Task prompt: Starting at the first line of the records and stopping at the line that contains "behoort tot de huid, ook haar, nagels en", transcribe every line exactly and leave out the pictures.

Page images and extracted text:
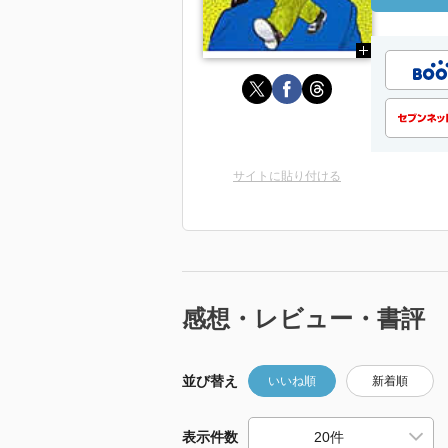
サイトに貼り付ける
感想・レビュー・書評
並び替え
いいね順
新着順
表示件数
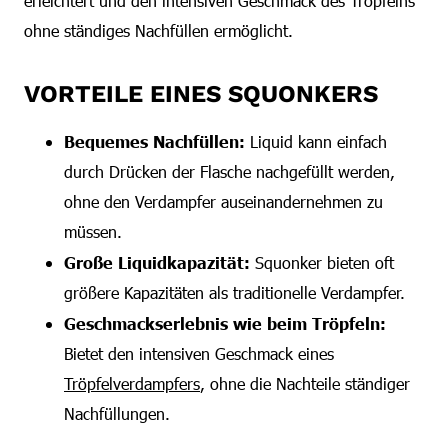
erleichtert und den intensiven Geschmack des Tröpfelns
ohne ständiges Nachfüllen ermöglicht.
VORTEILE EINES SQUONKERS
Bequemes Nachfüllen:
Liquid kann einfach
durch Drücken der Flasche nachgefüllt werden,
ohne den Verdampfer auseinandernehmen zu
müssen.
Große Liquidkapazität:
Squonker bieten oft
größere Kapazitäten als traditionelle Verdampfer.
Geschmackserlebnis wie beim Tröpfeln:
Bietet den intensiven Geschmack eines
Tröpfelverdampfers
, ohne die Nachteile ständiger
Nachfüllungen.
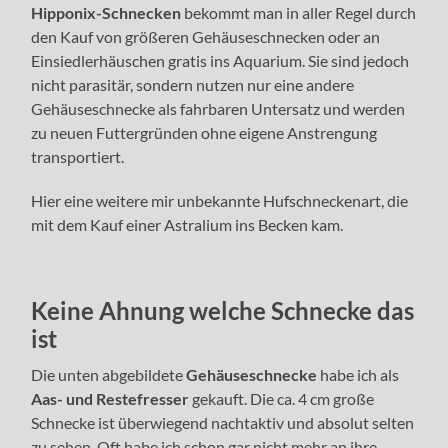
Hipponix-Schnecken
bekommt man in aller Regel durch
den Kauf von größeren Gehäuseschnecken oder an
Einsiedlerhäuschen gratis ins Aquarium. Sie sind jedoch
nicht parasitär, sondern nutzen nur eine andere
Gehäuseschnecke als fahrbaren Untersatz und werden
zu neuen Futtergründen ohne eigene Anstrengung
transportiert.
Hier eine weitere mir unbekannte Hufschneckenart, die
mit dem Kauf einer Astralium ins Becken kam.
Keine Ahnung welche Schnecke das
ist
Die unten abgebildete
Gehäuseschnecke
habe ich als
Aas- und Restefresser
gekauft. Die ca. 4 cm große
Schnecke ist überwiegend nachtaktiv und absolut selten
zu sehen. Oft habe ich schon gar nicht mehr an ihre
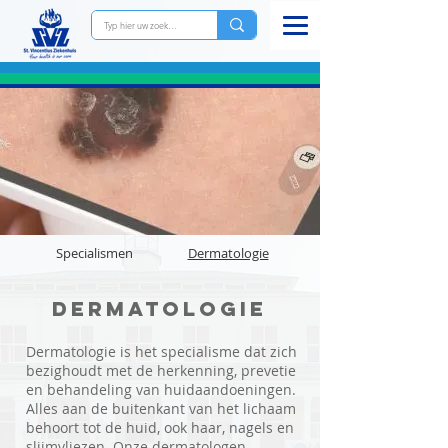
Specialismen
Dermatologie
Dermatologie
Dermatologie is het specialisme dat zich
bezighoudt met de herkenning, prevetie
en behandeling van huidaandoeningen.
Alles aan de buitenkant van het lichaam
behoort tot de huid, ook haar, nagels en
slijmvliezen. Onze dermatologen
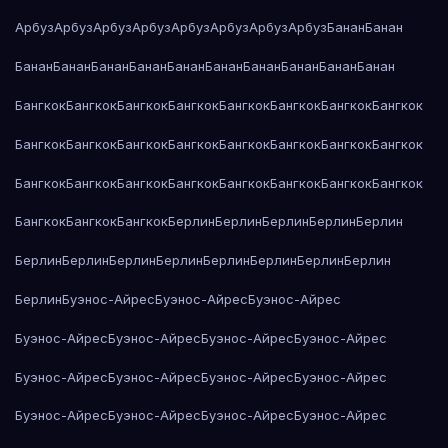
Арбуз
Арбуз
Арбуз
Арбуз
Арбуз
Арбуз
Арбуз
Арбуз
Банан
Банан
Банан
Банан
Банан
Банан
Банан
Банан
Банан
Банан
Банан
Банан
Бангкок
Бангкок
Бангкок
Бангкок
Бангкок
Бангкок
Бангкок
Бангкок
Бангкок
Бангкок
Бангкок
Бангкок
Бангкок
Бангкок
Бангкок
Бангкок
Бангкок
Бангкок
Бангкок
Бангкок
Бангкок
Бангкок
Бангкок
Бангкок
Бангкок
Бангкок
Бангкок
Берлин
Берлин
Берлин
Берлин
Берлин
Берлин
Берлин
Берлин
Берлин
Берлин
Берлин
Берлин
Берлин
Берлин
Буэнос-Айрес
Буэнос-Айрес
Буэнос-Айрес
Буэнос-Айрес
Буэнос-Айрес
Буэнос-Айрес
Буэнос-Айрес
Буэнос-Айрес
Буэнос-Айрес
Буэнос-Айрес
Буэнос-Айрес
Буэнос-Айрес
Буэнос-Айрес
Буэнос-Айрес
Буэнос-Айрес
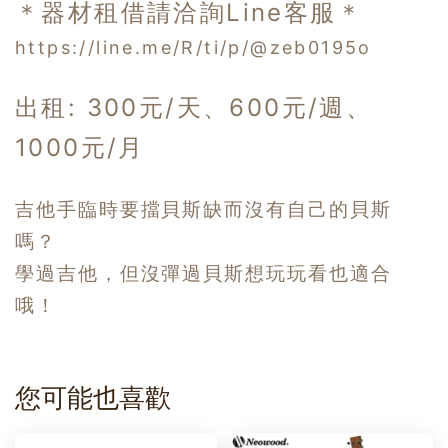
＊器材租借請洽詢Line客服＊
https://line.me/R/ti/p/@zeb0195o
出租: 300元/天、600元/週、
1000元/月
吉他手臨時要擋貝斯缺而沒有自己的貝斯
嗎？
學過吉他，但沒彈過貝斯想玩玩看也適合
哦！
您可能也喜歡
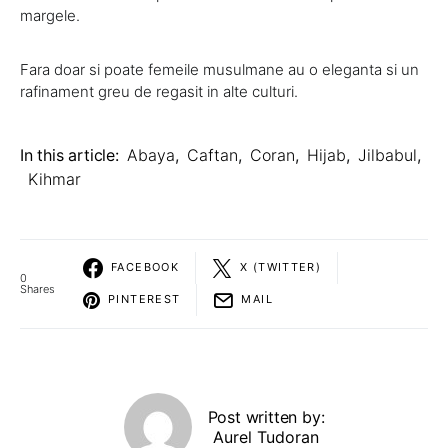
margele.
Fara doar si poate femeile musulmane au o eleganta si un
rafinament greu de regasit in alte culturi.
In this article:
Abaya
,
Caftan
,
Coran
,
Hijab
,
Jilbabul
,
Kihmar
FACEBOOK
X (TWITTER)
0
Shares
PINTEREST
MAIL
Post written by:
Aurel Tudoran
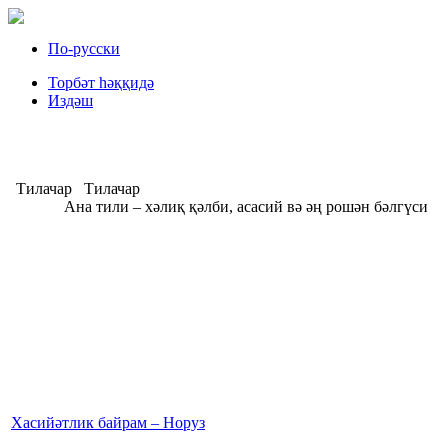
По-русски
Торбәт һәққидә
Издəш
Тилачар
Тилачар
Ана тили – хәлиқ қәлби, асасий вә әң рошән бәлгүси
А
Хасийәтлик байрам – Норуз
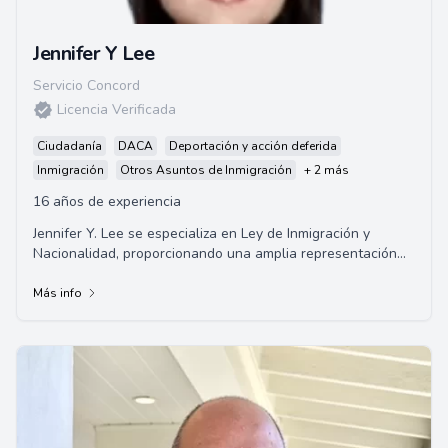
Jennifer Y Lee
Servicio Concord
Licencia Verificada
Ciudadanía
DACA
Deportación y acción deferida
Inmigración
Otros Asuntos de Inmigración
+ 2 más
16 años de experiencia
Jennifer Y. Lee se especializa en Ley de Inmigración y
Nacionalidad, proporcionando una amplia representación
en asuntos de inmigración para empre...
Más info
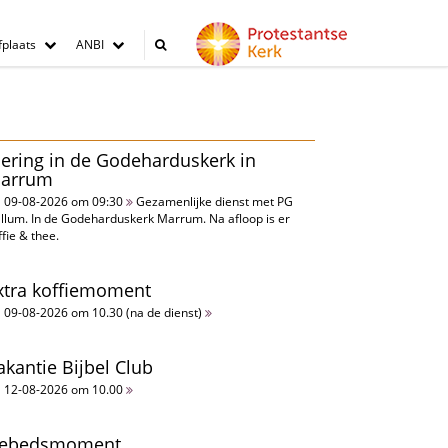
plaats
ANBI
iering in de Godeharduskerk in
arrum
09-08-2026 om 09:30
Gezamenlijke dienst met PG
llum. In de Godeharduskerk Marrum. Na afloop is er
ffie & thee.
xtra koffiemoment
09-08-2026 om 10.30 (na de dienst)
akantie Bijbel Club
12-08-2026 om 10.00
ebedsmoment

Written answer:
サイトに貼り付ける
感想・レビュー・書評
並び替え
いいね順
新着順
表示件数
erleichtert und den intensiven Geschmack des Tröpfelns
ohne ständiges Nachfüllen ermöglicht.
VORTEILE EINES SQUONKERS
Bequemes Nachfüllen:
Liquid kann einfach
durch Drücken der Flasche nachgefüllt werden,
ohne den Verdampfer auseinandernehmen zu
müssen.
Große Liquidkapazität:
Squonker bieten oft
größere Kapazitäten als traditionelle Verdampfer.
Geschmackserlebnis wie beim Tröpfeln:
Bietet den intensiven Geschmack eines
Tröpfelverdampfers
, ohne die Nachteile ständiger
Nachfüllungen.
Hipponix-Schnecken
bekommt man in aller Regel durch
den Kauf von größeren Gehäuseschnecken oder an
Einsiedlerhäuschen gratis ins Aquarium. Sie sind jedoch
nicht parasitär, sondern nutzen nur eine andere
Gehäuseschnecke als fahrbaren Untersatz und werden
zu neuen Futtergründen ohne eigene Anstrengung
transportiert.
Hier eine weitere mir unbekannte Hufschneckenart, die
mit dem Kauf einer Astralium ins Becken kam.
Keine Ahnung welche Schnecke das
ist
Die unten abgebildete
Gehäuseschnecke
habe ich als
Aas- und Restefresser
gekauft. Die ca. 4 cm große
Schnecke ist überwiegend nachtaktiv und absolut selten
zu sehen. Oft habe ich schon gar nicht mehr an ihre
Specialismen
Dermatologie
Dermatologie
Dermatologie is het specialisme dat zich
bezighoudt met de herkenning, prevetie
en behandeling van huidaandoeningen.
Alles aan de buitenkant van het lichaam
behoort tot de huid, ook haar, nagels en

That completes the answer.